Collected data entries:
━━━━━━
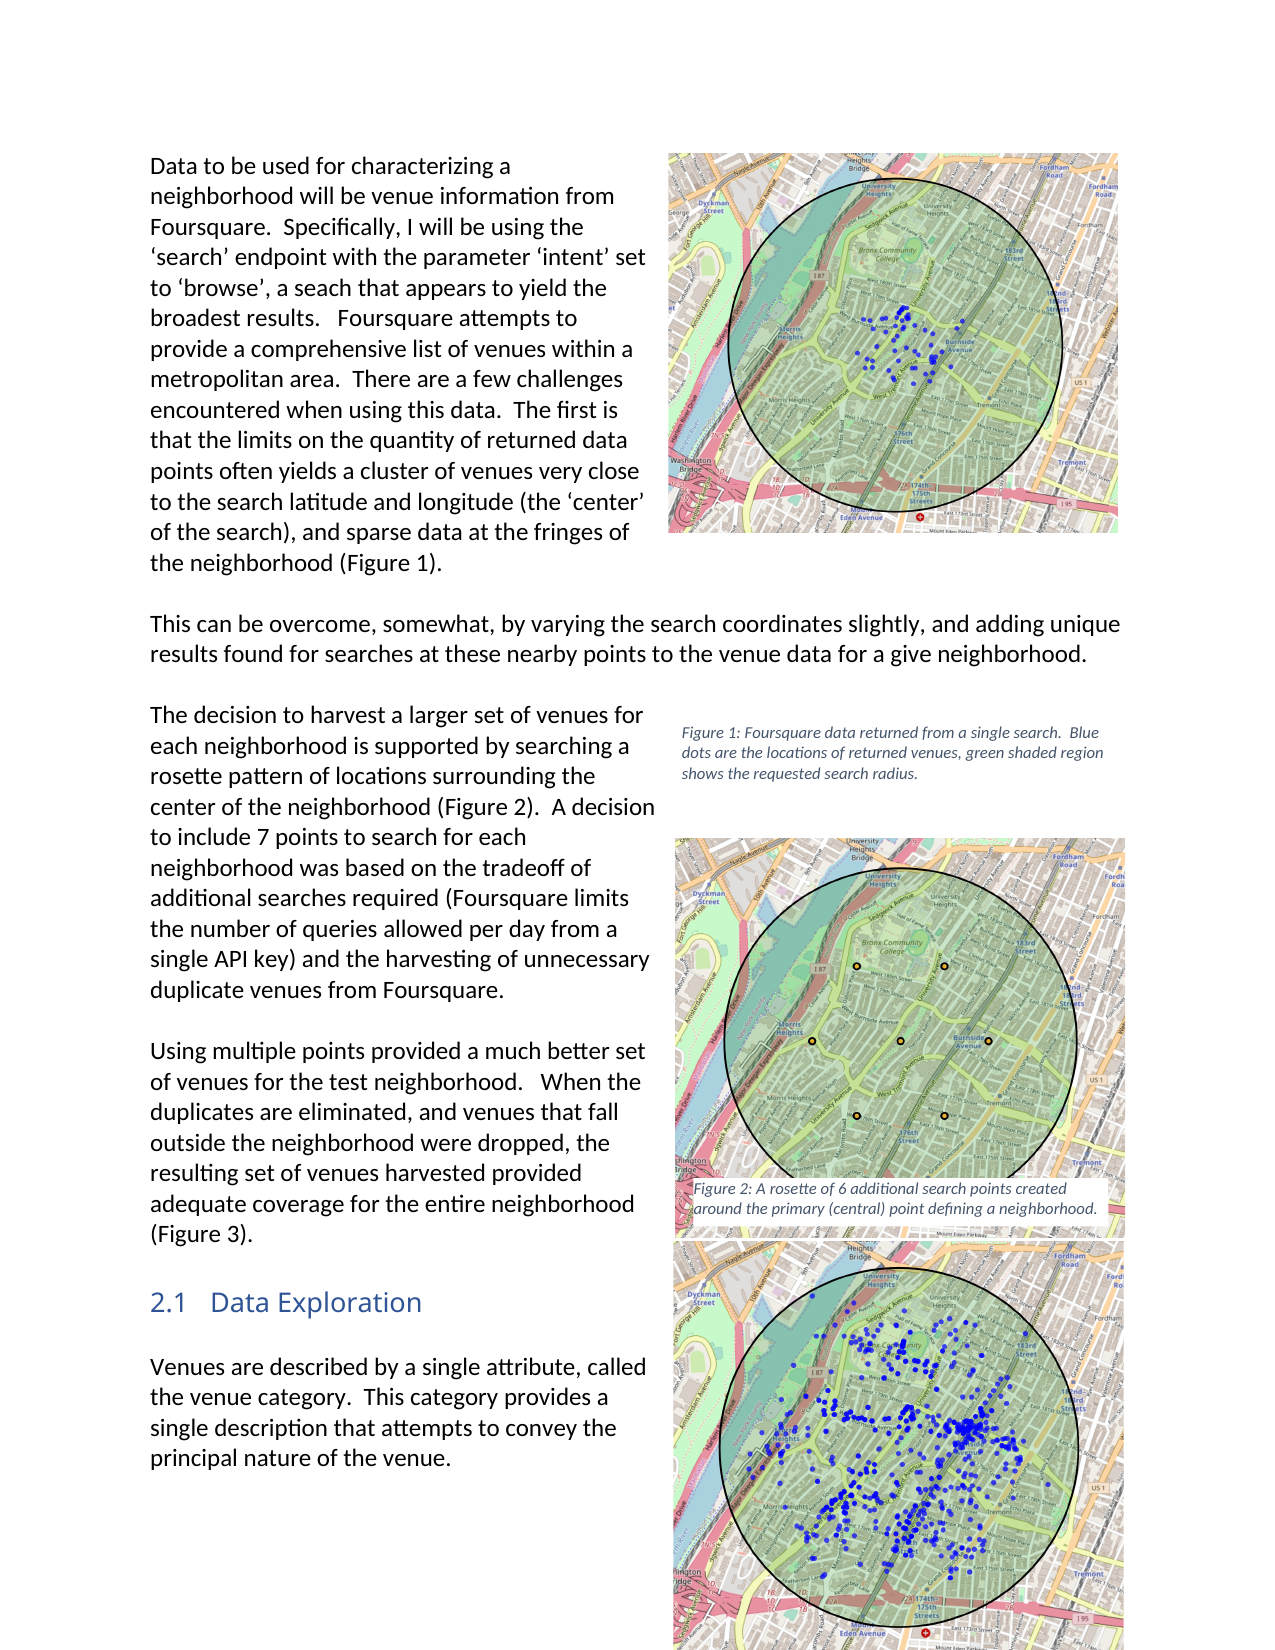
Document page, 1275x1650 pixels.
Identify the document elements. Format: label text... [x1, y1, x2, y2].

picture [673, 1241, 1124, 1650]
picture [675, 838, 1126, 1238]
text Data to be used for characterizing a neighborhood will be venue information from Foursquare. Specifically, I will be using the ‘search’ endpoint with the parameter ‘intent’ set to ‘browse’, a seach that appears to yield the broadest results. Foursquare attempts to provide a comprehensive list of venues within a metropolitan area. There are a few challenges encountered when using this data. The first is that the limits on the quantity of returned data points often yields a cluster of venues very close to the search latitude and longitude (the ‘center’ of the search), and sparse data at the fringes of the neighborhood (Figure 1). [150, 150, 1125, 577]
text This can be overcome, somewhat, by varying the search coordinates slightly, and adding unique results found for searches at these nearby points to the venue data for a give neighborhood. [150, 608, 1125, 669]
text Using multiple points provided a much better set of venues for the test neighborhood. When the duplicates are eliminated, and venues that fall outside the neighborhood were dropped, the resulting set of venues harvested provided adequate coverage for the entire neighborhood (Figure 3). [150, 1035, 1125, 1249]
text Venues are described by a single attribute, called the venue category. This category provides a single description that attempts to convey the principal nature of the venue. [150, 1351, 673, 1473]
picture [668, 153, 1118, 533]
text The decision to harvest a larger set of venues for each neighborhood is supported by searching a rosette pattern of locations surrounding the center of the neighborhood (Figure 2). A decision to include 7 points to search for each neighborhood was based on the tradeoff of additional searches required (Foursquare limits the number of queries allowed per day from a single API key) and the harvesting of unnecessary duplicate venues from Foursquare. [150, 699, 1125, 1004]
subtitle Data Exploration [150, 1283, 673, 1320]
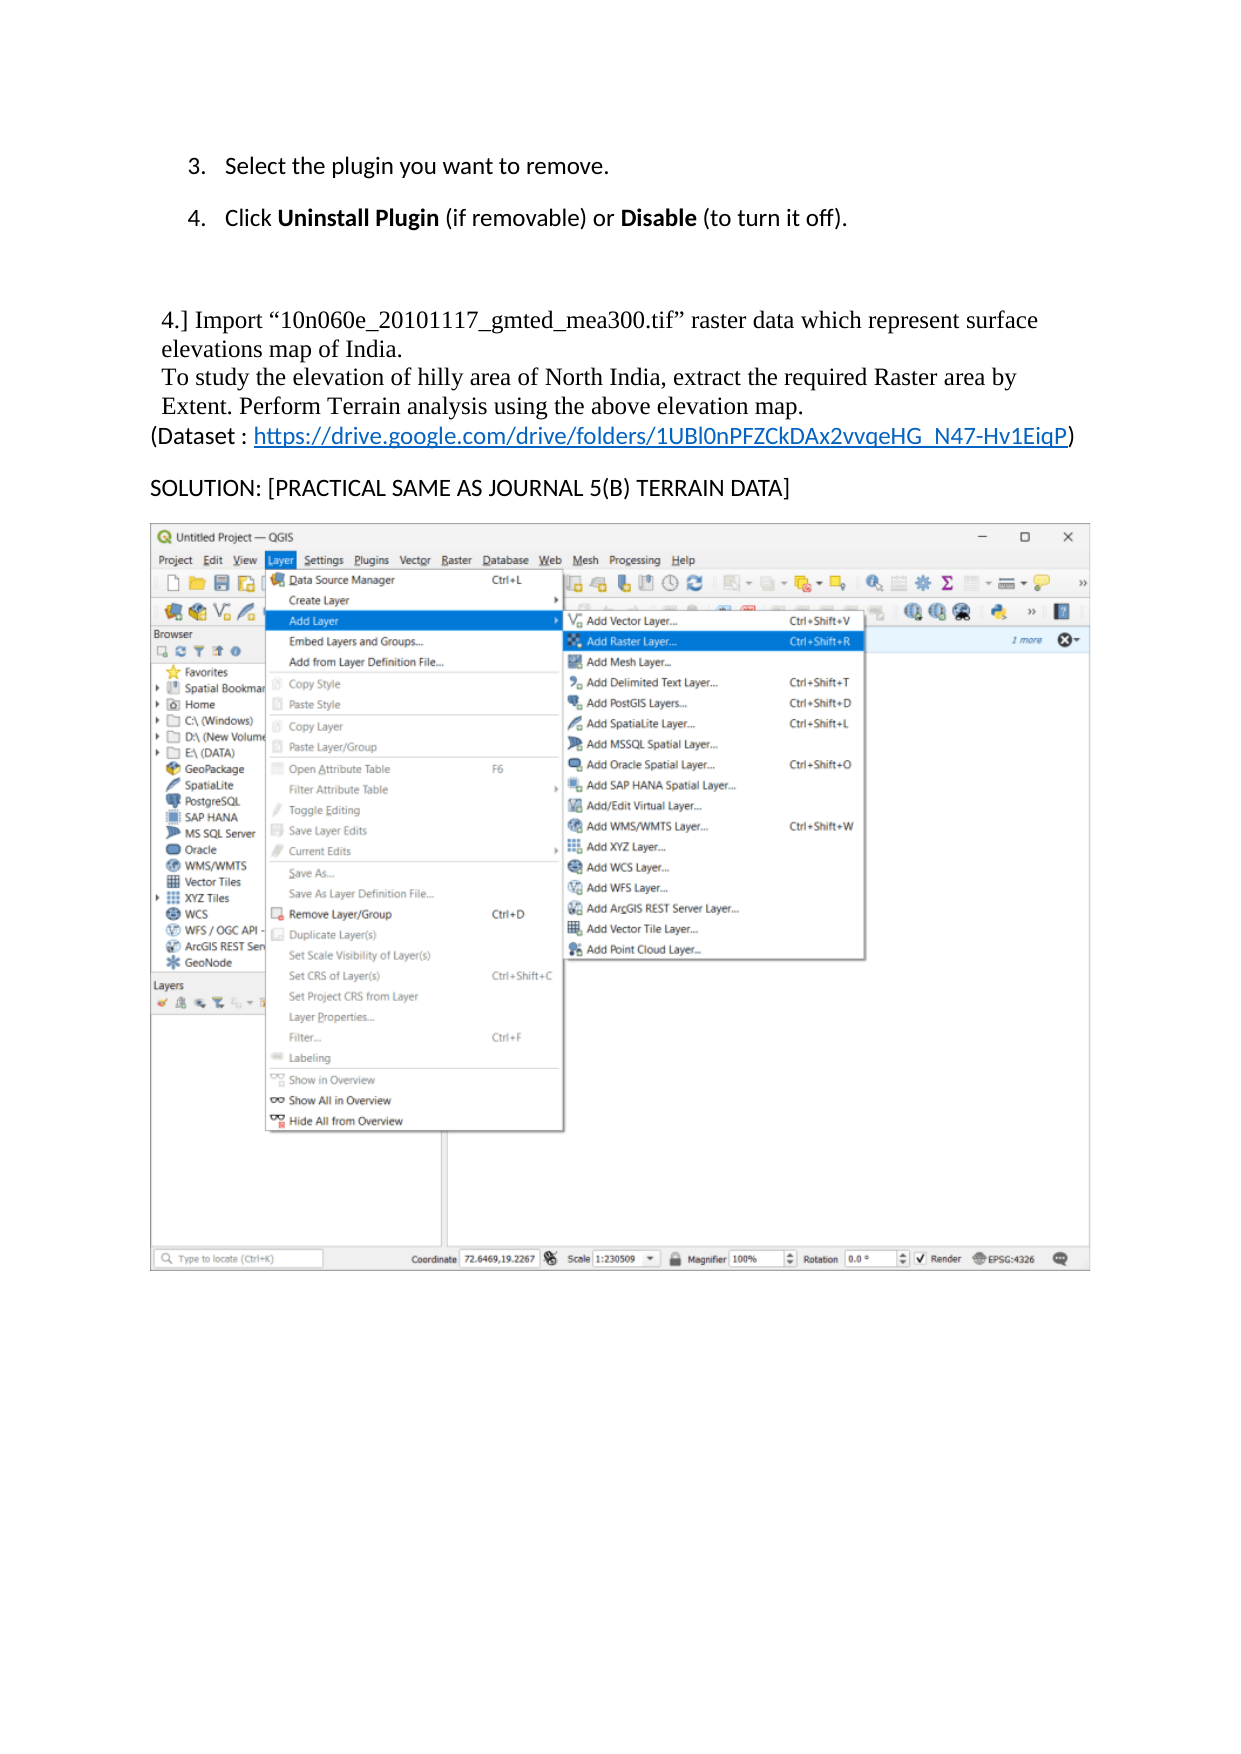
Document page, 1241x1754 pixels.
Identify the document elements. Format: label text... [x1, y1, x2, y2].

text (Dataset : https://drive.google.com/drive/folders/1UBl0nPFZCkDAx2vvqeHG_N47-Hv1EiqP) [150, 420, 1090, 451]
picture [150, 523, 1091, 1271]
list Click Uninstall Plugin (if removable) or Disable (to turn it off). [187, 202, 1090, 232]
text To study the elevation of hilly area of North India, extract the required Raster area by Extent. Perform Terrain analysis using the above elevation map. [161, 362, 1090, 420]
text SOLUTION: [PRACTICAL SAME AS JOURNAL 5(B) TERRAIN DATA] [150, 472, 1090, 502]
text 4.] Import “10n060e_20101117_gmted_mea300.tif” raster data which represent surface elevations map of India. [161, 305, 1080, 362]
list Select the plugin you want to remove. [187, 150, 1090, 181]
━━━━━━
> **Required work**
Without the pictures, print all of the records exactly.

> **Exercise answer**
Document page, 1275x1650 pixels.
Identify the document elements. Format: label text... [x1, y1, x2, y2].

picture [673, 1241, 1124, 1650]
picture [675, 838, 1126, 1238]
text Data to be used for characterizing a neighborhood will be venue information from Foursquare. Specifically, I will be using the ‘search’ endpoint with the parameter ‘intent’ set to ‘browse’, a seach that appears to yield the broadest results. Foursquare attempts to provide a comprehensive list of venues within a metropolitan area. There are a few challenges encountered when using this data. The first is that the limits on the quantity of returned data points often yields a cluster of venues very close to the search latitude and longitude (the ‘center’ of the search), and sparse data at the fringes of the neighborhood (Figure 1). [150, 150, 1125, 577]
text This can be overcome, somewhat, by varying the search coordinates slightly, and adding unique results found for searches at these nearby points to the venue data for a give neighborhood. [150, 608, 1125, 669]
text Using multiple points provided a much better set of venues for the test neighborhood. When the duplicates are eliminated, and venues that fall outside the neighborhood were dropped, the resulting set of venues harvested provided adequate coverage for the entire neighborhood (Figure 3). [150, 1035, 1125, 1249]
text Venues are described by a single attribute, called the venue category. This category provides a single description that attempts to convey the principal nature of the venue. [150, 1351, 673, 1473]
picture [668, 153, 1118, 533]
text The decision to harvest a larger set of venues for each neighborhood is supported by searching a rosette pattern of locations surrounding the center of the neighborhood (Figure 2). A decision to include 7 points to search for each neighborhood was based on the tradeoff of additional searches required (Foursquare limits the number of queries allowed per day from a single API key) and the harvesting of unnecessary duplicate venues from Foursquare. [150, 699, 1125, 1004]
subtitle Data Exploration [150, 1283, 673, 1320]
Document page, 1241x1754 pixels.
Identify the document elements. Format: label text... [x1, y1, x2, y2].

text (Dataset : https://drive.google.com/drive/folders/1UBl0nPFZCkDAx2vvqeHG_N47-Hv1EiqP) [150, 420, 1090, 451]
picture [150, 523, 1091, 1271]
list Click Uninstall Plugin (if removable) or Disable (to turn it off). [187, 202, 1090, 232]
text To study the elevation of hilly area of North India, extract the required Raster area by Extent. Perform Terrain analysis using the above elevation map. [161, 362, 1090, 420]
text SOLUTION: [PRACTICAL SAME AS JOURNAL 5(B) TERRAIN DATA] [150, 472, 1090, 502]
text 4.] Import “10n060e_20101117_gmted_mea300.tif” raster data which represent surface elevations map of India. [161, 305, 1080, 362]
list Select the plugin you want to remove. [187, 150, 1090, 181]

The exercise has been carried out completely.